Delayed resolution to Hillmailgate is eroding the F.B.I.’s credibility.
As time passes with no outcome to the investigation of Secretary Hillary Clinton’s possible misuse of classified emails, incremental damage is being done to the legendary image of the incorruptibility of the Federal Bureau of Investigation – to the G-man.
Many American Thinker readers grew up watching Robert Stack (1919-2003) play the role of Eliot Ness in the TV series The Untouchables that aired from 1959-1963. In his Hollywood career, Stack played a straight-shooting, incorruptible, intrepid investigator. In real life, Stack’s literal straight-shooting earned him a National Skeet Shooting Association Championship in1971, and induction into the National Skeet Shooting Hall of Fame that year.
For millions of young Americans, Ness/Stack was a model of fidelity to a code of honor, character and courage. Perhaps corny by today’s Hollywood standards, it was an unambiguous role model back then.
John Edgar Hoover (1895-1972) was the Director of the F.B.I. then, and would be the Director through six Presidents – FDR to Nixon. After he died, his personal incorruptible image began to erode with revelations of abuse of power, secret files compiled on politicians, and illegal information-collection methods.
It is the post-mortem history of Hoover that may have, in part, led the infamous or famous, depending on your point-of-view, WikiLeaks founder Julian Assange to recently say that it is “highly unlikely that the US attorney general, Loretta Lynch, would indict Clinton. ‘She’s not going to indict Hillary Clinton, that’s not possible. It’s not going to happen. But the FBI can push for concessions from a Clinton government.’”
The notion that today’s F.B.I. would conceal the truth of Hillmailgate from the American public to enhance its institutional leverage over a potential president challenges the established Whig Interpretation of History of the Bureau, despite Hoover’s transgressions. Proof of F.B.I. corruption would be liberating to those who welcome the demise of faux heroes, and painful to those who prefer that legacy images remain positive.

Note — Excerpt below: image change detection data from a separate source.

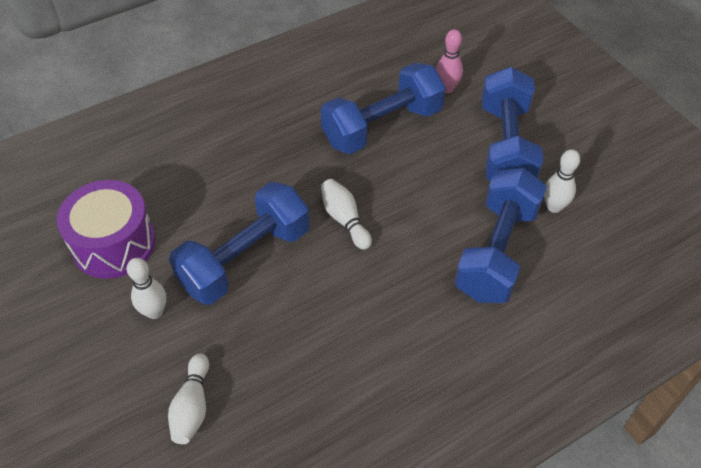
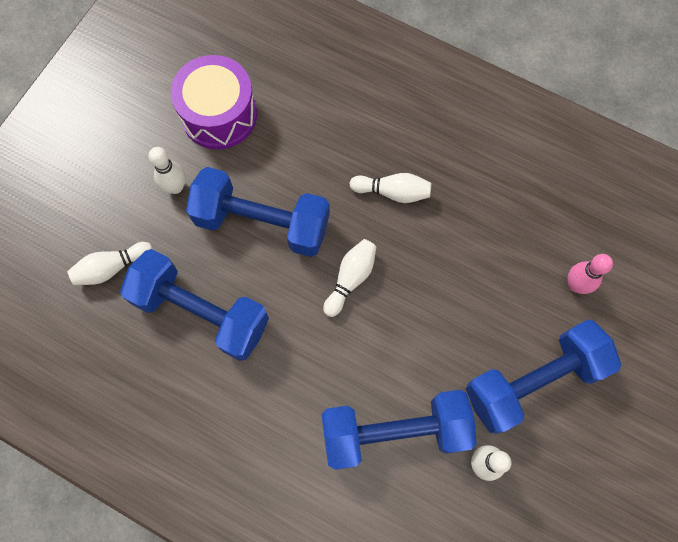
camera: 60 degrees right, 20 degrees up
(290, 157) = (393, 192): none -> white bowling pin
(382, 126) = (482, 251): blue dumbbell -> blue dumbbell (201, 312)

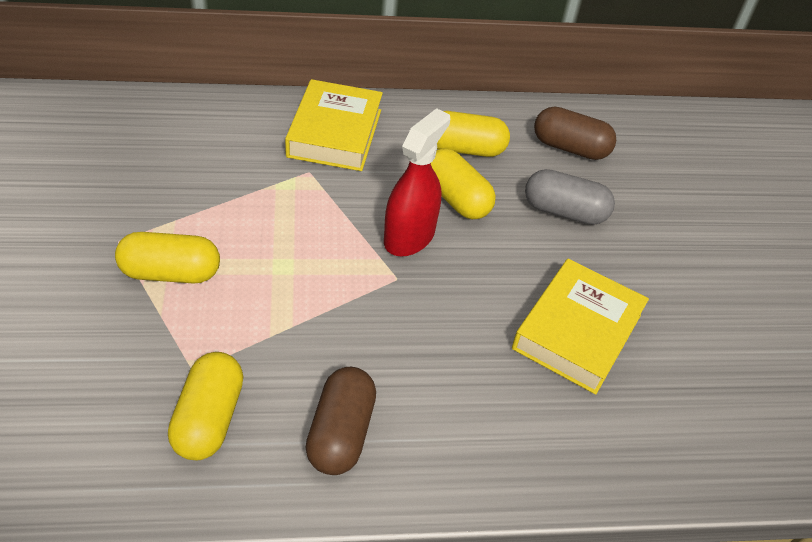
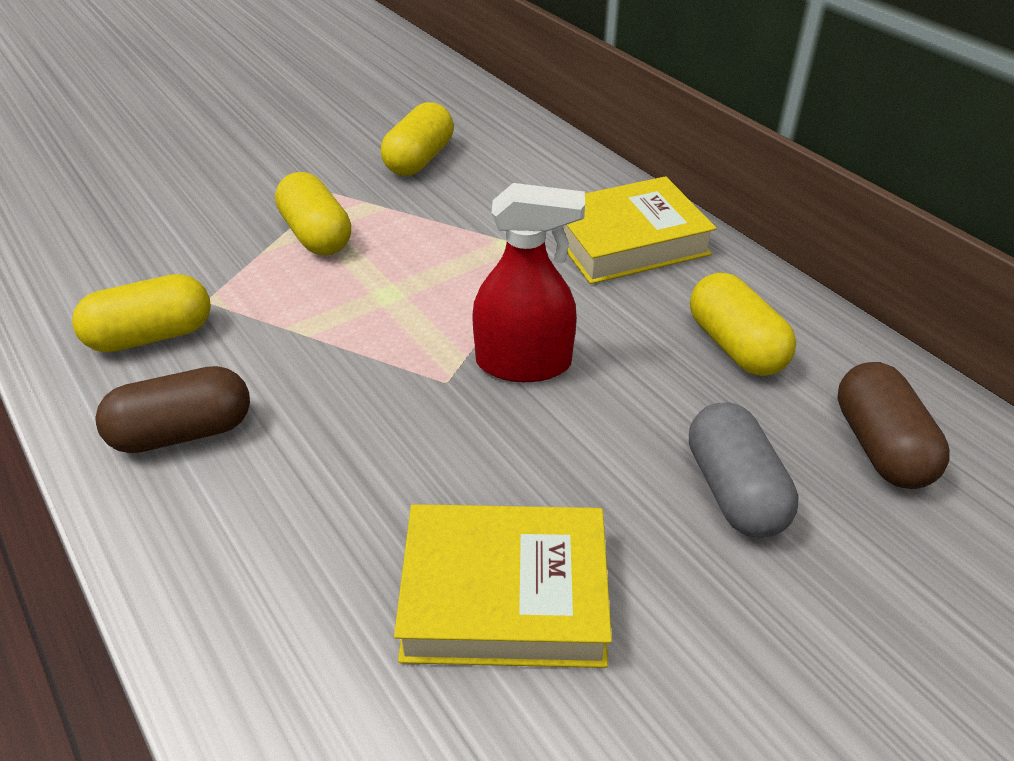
camera: 65 degrees right, 5 degrees down
(456, 198) = (633, 375): yellow capsule -> yellow capsule (419, 159)

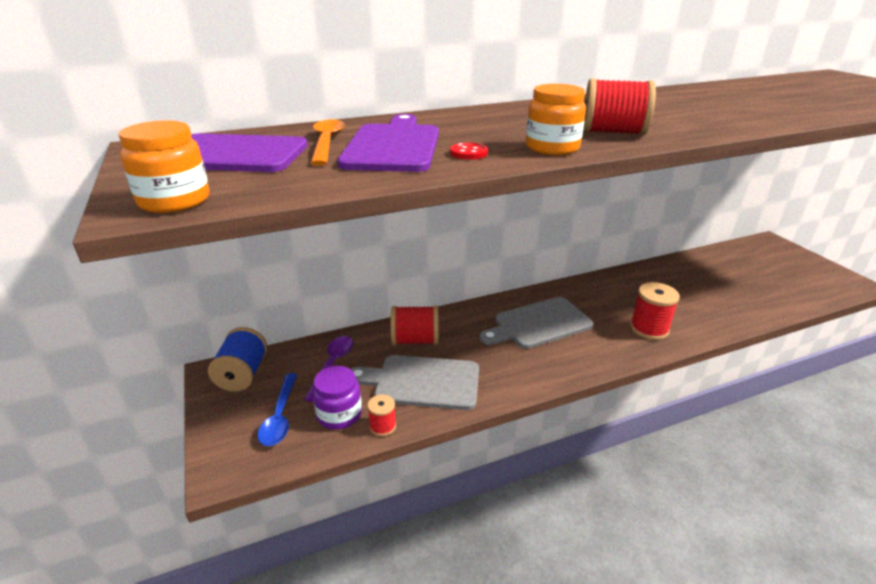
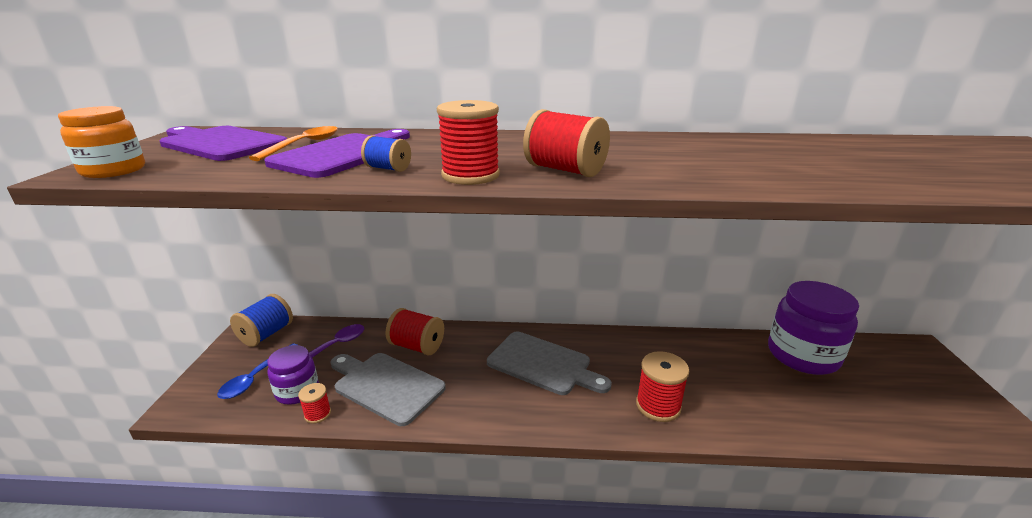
camera: 25 degrees right, 5 degrees down
(468, 153) = (388, 168): red button -> blue spool
(538, 324) = (543, 364): grey cutting board -> grey cutting board turned 150 degrees counterclockwise
(552, 148) = (470, 175): orange jar -> red spool
(708, 265) = (802, 355): none -> purple jar

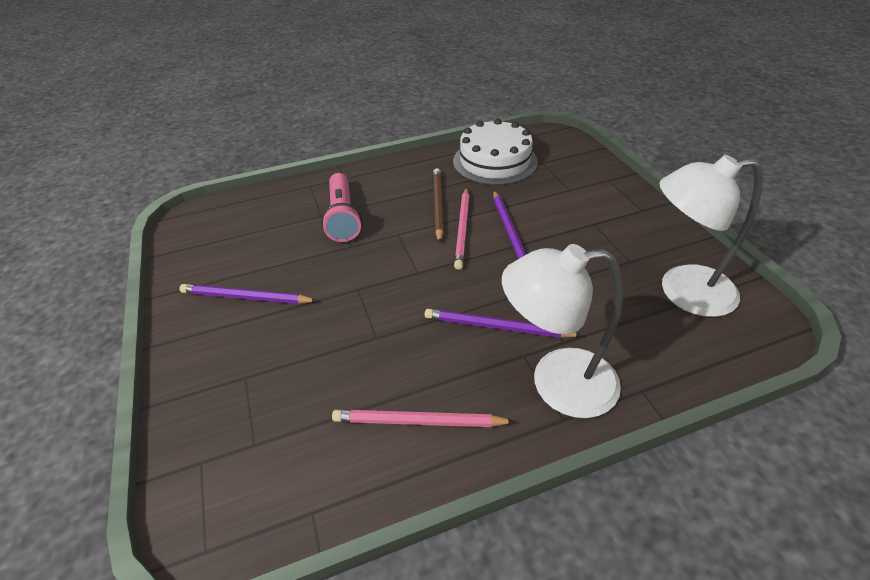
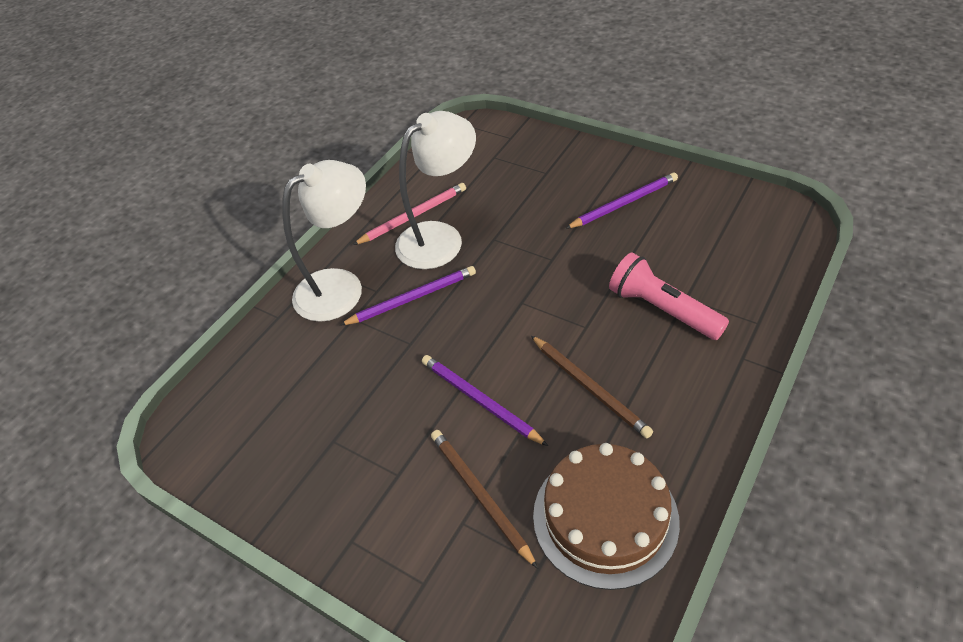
camera: 145 degrees right, 5 degrees up
(462, 229) = (531, 373): pink pencil -> none
(495, 161) = (605, 517): white cake -> brown cake
(550, 194) = (480, 496): none -> brown pencil
(682, 291) = (268, 431): white lamp -> white lamp (440, 237)

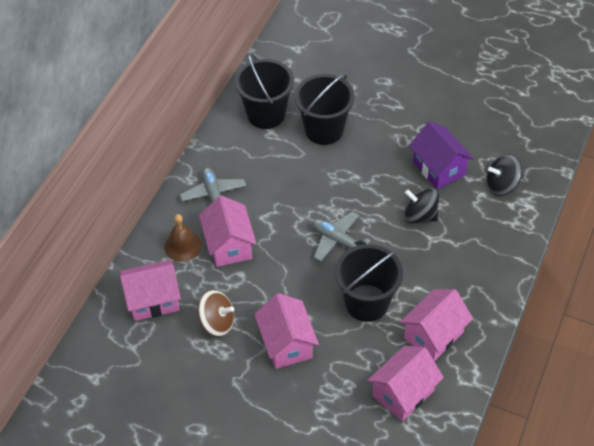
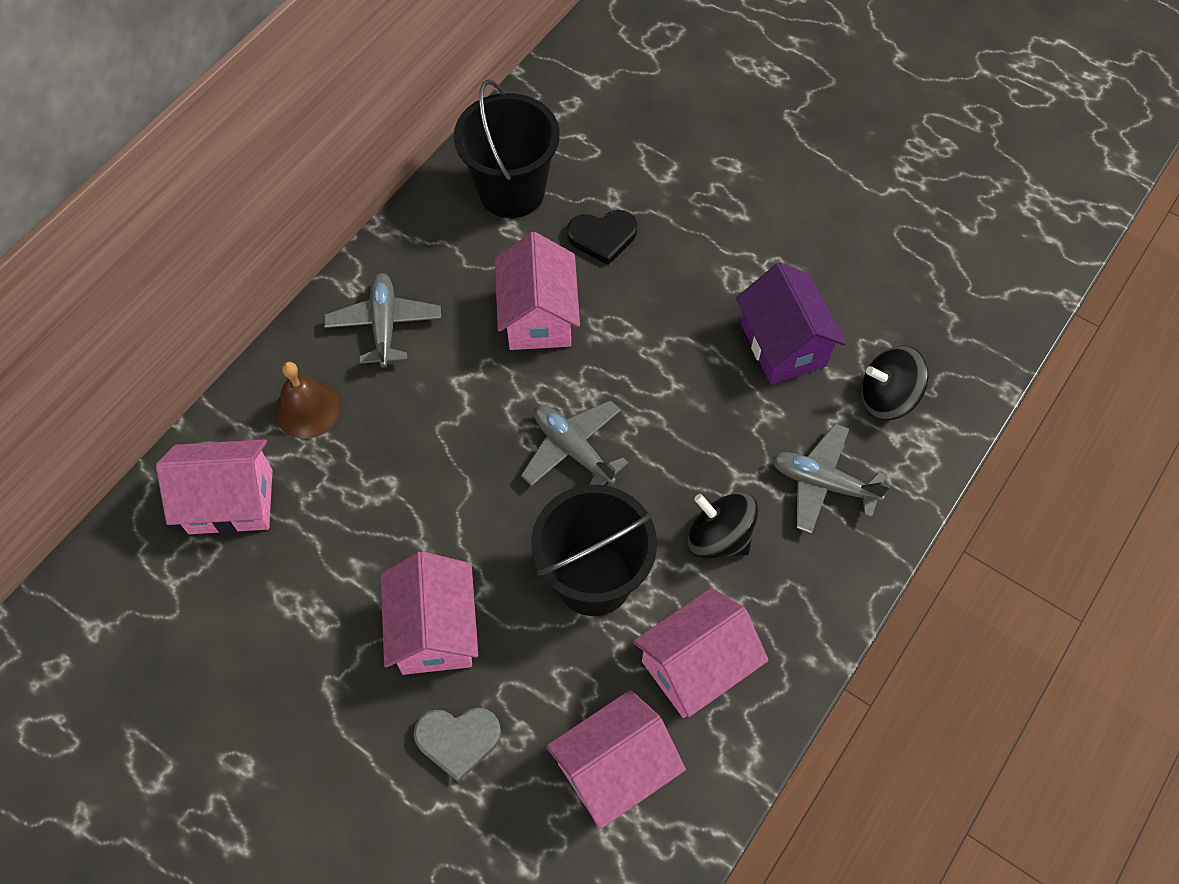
camera: 10 degrees right, 10 degrees up
(217, 322) = (326, 565): brown spinning top -> none
(229, 245) = (386, 423): pink house -> pink house (538, 316)
(315, 395) = (458, 740): none -> grey heart
(324, 130) = (603, 237): black bucket -> black heart
(420, 216) = (729, 429): black spinning top -> black spinning top (719, 537)
(478, 234) = (823, 483): none -> grey plane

For example, Colonization After Emancipation, Lincoln and the Movement for Black Resettlement, 2011, University of Missouri Press, was written by Phillip Magness from the American University, and Sebastian Page from Queen’s College, Oxford. Their work relied heavily on access to British Colonial and Foreign Office Documents. They document how Abraham Lincoln continued to pursue voluntary colonization of former slaves for nearly a year after his Declaration of Emancipation, and suggest that he may have been trying to revive the plan up until his assassination. Their thesis does not fit the template of established Whig history and, consequently, will likely be a brief flare in the darkness. To more than a few, the assertion that Lincoln would continue, up until his death, to believe that Blacks and Whites could not live together peacefully in the same land is heresy.
The point is this: Once a positive meme is firmly attached, legitimately or not, to a significant individual or institution, any hint of its inaccuracy will likely be viewed, by some, as an apostasy.
During the Barack Obama presidency, the credibility and competency of several U.S. government institutions have eroded – in reality and/or in the perception of many Americans. Confidence in those institutions has been damaged, in some cases, very badly so.
The list of such institutions/agencies include, but are not limited to, the Internal Revenue Service, the Veterans’ Administration, the Department of Homeland Security, the Secret Service, the Department of Health & Human Services, the Border Patrol (through no fault of its field agents), and, some might add, the senior officials, in and out of uniform, in the Department of Defense. Never mind the Department of State – most other nations don’t either.
Today, a particularly prestigious and prominent federal government institution sits precariously balanced atop an expanding bubble of incredibility: the Federal Bureau of Investigation.
Should that bubble burst, it will be very harmful to us all. And few will rejoice.